● SUPPLIED PASSAGE:
In Mexico, abortion laws are determined by states and are highly restrictive except in the Federal District (Mexico City), resulting in a lack of data about the subgroups who have the greatest need for interventions to prevent unwanted pregnancy and provide postabortion care. Using government statistics on postabortion patients and information obtained from health professionals on abortion complications, Fatima Juarez and Susheela Singh estimated 2009 abortion rates by women’s age and state of residence [page 58]. The abortion rate—38 per 1,000 women aged 15–44 for the country as a whole—ranged from 17.3 per 1,000 in Nuevo León to 59 per 1,000 in Tabasco. When states were grouped by socioeconomic development, the rate rose with the level of development, from 26–27 per 1,000 in the least-developed regions to 35–41 in the moderately developed regions and 54 per 1,000 in the Federal District, the most-developed region. Age-specific rates peaked among women aged 20–24 and then steadily declined with age, a pattern that held true nationally, regionally and in most states.
The Indian family planning program has historically relied heavily on sterilization, but has lagged in promoting use of reversible methods. As a result, many couples have several closely spaced births and then one of the spouses—usually the wife—is sterilized. Mary Philip Sebastian and colleagues evaluated an intervention integrated into the existing government program to increase awareness of healthy timing and spacing of pregnancies and use of postpartum spacing methods (including the lactational amenorrhea method) among pregnant young women through counseling by community workers [page 68]. At four months postpartum, women who had received the intervention were more likely than those in the comparison group to know about healthy timing and spacing of pregnancies. At nine months postpartum, women in the intervention group, women with higher knowledge of healthy spacing and those with correct knowledge about use of two or more spacing methods were more likely than other women to be using a reversible method. Use of modern methods for spacing at nine months postpartum was 57% in the intervention group, compared with 30% in the comparison group.

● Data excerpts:

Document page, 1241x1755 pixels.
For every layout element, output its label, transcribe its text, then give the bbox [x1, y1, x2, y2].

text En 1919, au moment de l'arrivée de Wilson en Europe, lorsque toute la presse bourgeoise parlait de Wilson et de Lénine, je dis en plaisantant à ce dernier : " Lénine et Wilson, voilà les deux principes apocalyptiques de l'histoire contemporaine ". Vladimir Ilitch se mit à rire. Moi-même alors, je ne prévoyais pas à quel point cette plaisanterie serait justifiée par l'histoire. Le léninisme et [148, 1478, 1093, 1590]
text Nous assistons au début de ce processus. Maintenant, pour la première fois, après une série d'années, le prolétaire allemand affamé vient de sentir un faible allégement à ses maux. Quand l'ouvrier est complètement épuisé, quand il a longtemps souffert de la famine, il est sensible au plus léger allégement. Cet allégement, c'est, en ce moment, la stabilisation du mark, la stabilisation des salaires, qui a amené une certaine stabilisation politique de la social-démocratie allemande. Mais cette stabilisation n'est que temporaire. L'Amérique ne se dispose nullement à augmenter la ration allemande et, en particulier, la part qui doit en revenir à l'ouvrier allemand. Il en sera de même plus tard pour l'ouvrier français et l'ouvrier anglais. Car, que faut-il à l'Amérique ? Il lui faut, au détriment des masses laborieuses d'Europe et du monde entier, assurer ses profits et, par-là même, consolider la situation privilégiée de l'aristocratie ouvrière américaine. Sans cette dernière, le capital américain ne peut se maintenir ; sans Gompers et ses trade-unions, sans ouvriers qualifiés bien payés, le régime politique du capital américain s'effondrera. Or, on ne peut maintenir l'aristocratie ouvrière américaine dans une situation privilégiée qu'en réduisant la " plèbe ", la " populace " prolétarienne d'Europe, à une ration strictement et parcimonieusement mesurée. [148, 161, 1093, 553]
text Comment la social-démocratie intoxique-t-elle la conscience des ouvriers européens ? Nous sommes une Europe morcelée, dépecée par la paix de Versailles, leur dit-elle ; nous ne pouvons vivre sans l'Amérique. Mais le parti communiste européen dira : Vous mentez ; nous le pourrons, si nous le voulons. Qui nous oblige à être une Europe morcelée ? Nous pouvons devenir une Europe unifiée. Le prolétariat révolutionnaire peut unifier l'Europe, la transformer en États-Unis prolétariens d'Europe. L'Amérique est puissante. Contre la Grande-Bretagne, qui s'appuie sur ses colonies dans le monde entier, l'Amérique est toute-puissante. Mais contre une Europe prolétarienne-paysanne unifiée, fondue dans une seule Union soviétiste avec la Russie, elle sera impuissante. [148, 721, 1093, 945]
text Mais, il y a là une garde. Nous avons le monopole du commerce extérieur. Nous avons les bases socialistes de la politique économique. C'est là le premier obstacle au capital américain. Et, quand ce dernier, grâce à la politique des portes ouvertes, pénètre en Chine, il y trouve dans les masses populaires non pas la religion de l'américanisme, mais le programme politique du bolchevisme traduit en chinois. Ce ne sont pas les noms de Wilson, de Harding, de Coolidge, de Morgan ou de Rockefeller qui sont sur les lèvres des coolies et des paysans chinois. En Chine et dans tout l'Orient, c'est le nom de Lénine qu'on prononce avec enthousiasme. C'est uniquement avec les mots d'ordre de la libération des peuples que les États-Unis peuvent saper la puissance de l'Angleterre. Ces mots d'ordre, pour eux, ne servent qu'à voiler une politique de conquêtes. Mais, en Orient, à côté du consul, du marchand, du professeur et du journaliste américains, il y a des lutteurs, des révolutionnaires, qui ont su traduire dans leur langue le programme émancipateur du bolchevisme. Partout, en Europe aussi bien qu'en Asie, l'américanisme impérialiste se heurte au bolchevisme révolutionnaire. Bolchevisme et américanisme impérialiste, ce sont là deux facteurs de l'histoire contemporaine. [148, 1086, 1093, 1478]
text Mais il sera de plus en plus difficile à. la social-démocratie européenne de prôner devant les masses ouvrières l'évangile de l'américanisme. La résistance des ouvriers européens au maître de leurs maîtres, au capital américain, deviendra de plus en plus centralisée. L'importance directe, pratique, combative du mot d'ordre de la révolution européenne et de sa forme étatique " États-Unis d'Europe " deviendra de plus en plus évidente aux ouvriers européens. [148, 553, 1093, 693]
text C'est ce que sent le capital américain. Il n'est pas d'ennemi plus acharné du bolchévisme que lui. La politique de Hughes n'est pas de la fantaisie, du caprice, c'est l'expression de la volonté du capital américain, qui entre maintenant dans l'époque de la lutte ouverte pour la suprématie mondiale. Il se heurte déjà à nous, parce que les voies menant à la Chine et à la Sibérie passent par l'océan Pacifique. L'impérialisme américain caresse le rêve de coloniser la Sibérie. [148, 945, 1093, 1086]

● TASKS TO COMPLETE:
1. In the research summaries on Mexico and India, what was Mexico's 2009 abortion rate for the country as a whole?
2. Write what comes next in the research summaries on Mexico and India, starting after their final sentence.

● TASK ANSWERS:
1. 38 per 1,000 women aged 15–44.

2.
Women’s empowerment is thought to be associated with their control over their sexual and reproductive behavior and well-being; however, empowerment is difficult to define and measure, especially in differing contexts and cultures. The Demographic and Health Surveys (DHS) now incorporate standardized empowerment measures, but these measures—which include participation in household decision making and rejection of gender inequity within relationships—were developed for the South Asian context. Ushma Upadhyay and Deborah Karasek used DHS data for Guinea, Mali, Namibia and Zambia to determine whether these measures are associated with a desire for smaller families and with the ability to limit families to the desired size in Sub-Saharan Africa [page 78]. The results were inconclusive. In Guinea and Zambia, women who rejected proposed justifications for wife beating were more likely than women who accepted them to want smaller families; in Guinea, greater participation in household decision making was also associated with a desire for fewer children. Malian women who rejected justifications for wife beating had lower odds of having more children than they desired; however, Namibian women who had greater household decision-making power and Zambian women who supported women’s right to refuse sex with their husband were more likely to have more children than they wanted.
Empowerment also played a role in a study of treatment-seeking among young Indian women with recent symptoms of RTIs. According to analyses by Shagun Sabarwal and K.G. Santhya, just two-fifths of married women and one-third of unmarried women had sought treatment from a formal medical provider [page 90]. Married women who had experienced intimate partner violence were less likely to have sought treatment from a formal provider, but those who felt they could approach a provider for contraceptives and those who were aware of STI symptoms were more likely to have sought such treatment. Overall, both married and unmarried women were more likely to seek treatment from private than public providers. Being able to make independent decisions on personal matters increased the odds that married and unmarried women would choose a private provider, while having and managing one’s own bank or post office account and feeling able to approach a provider for contraceptives increased those odds only among unmarried women.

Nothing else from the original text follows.